[Task brief] Write the lines below out exactly, dropping each picture.

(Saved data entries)
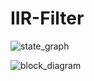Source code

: # IIR-Filter

![state_graph](https://user-images.githubusercontent.com/41135423/42926719-d1dbb95a-8b64-11e8-94cf-c5b2d0be3d0a.jpg)

![block_diagram](https://user-images.githubusercontent.com/41135423/42926718-d1b6b100-8b64-11e8-823c-c907bdf42811.jpg)
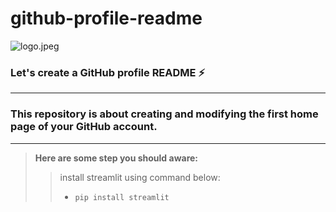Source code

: # github-profile-readme

![logo.jpeg](src/assets/logo.jpeg)
### Let's create a GitHub profile README :zap:
---

### This repository is about creating and modifying the first home page of your GitHub account.
***

> **Here are some step you should aware:**
>
>> install streamlit using command below:
>> - `pip install streamlit`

[Solved problem]
Source code

: # IIR-Filter

![state_graph](https://user-images.githubusercontent.com/41135423/42926719-d1dbb95a-8b64-11e8-94cf-c5b2d0be3d0a.jpg)

![block_diagram](https://user-images.githubusercontent.com/41135423/42926718-d1b6b100-8b64-11e8-823c-c907bdf42811.jpg)
Source code

: # github-profile-readme

![logo.jpeg](src/assets/logo.jpeg)
### Let's create a GitHub profile README :zap:
---

### This repository is about creating and modifying the first home page of your GitHub account.
***

> **Here are some step you should aware:**
>
>> install streamlit using command below:
>> - `pip install streamlit`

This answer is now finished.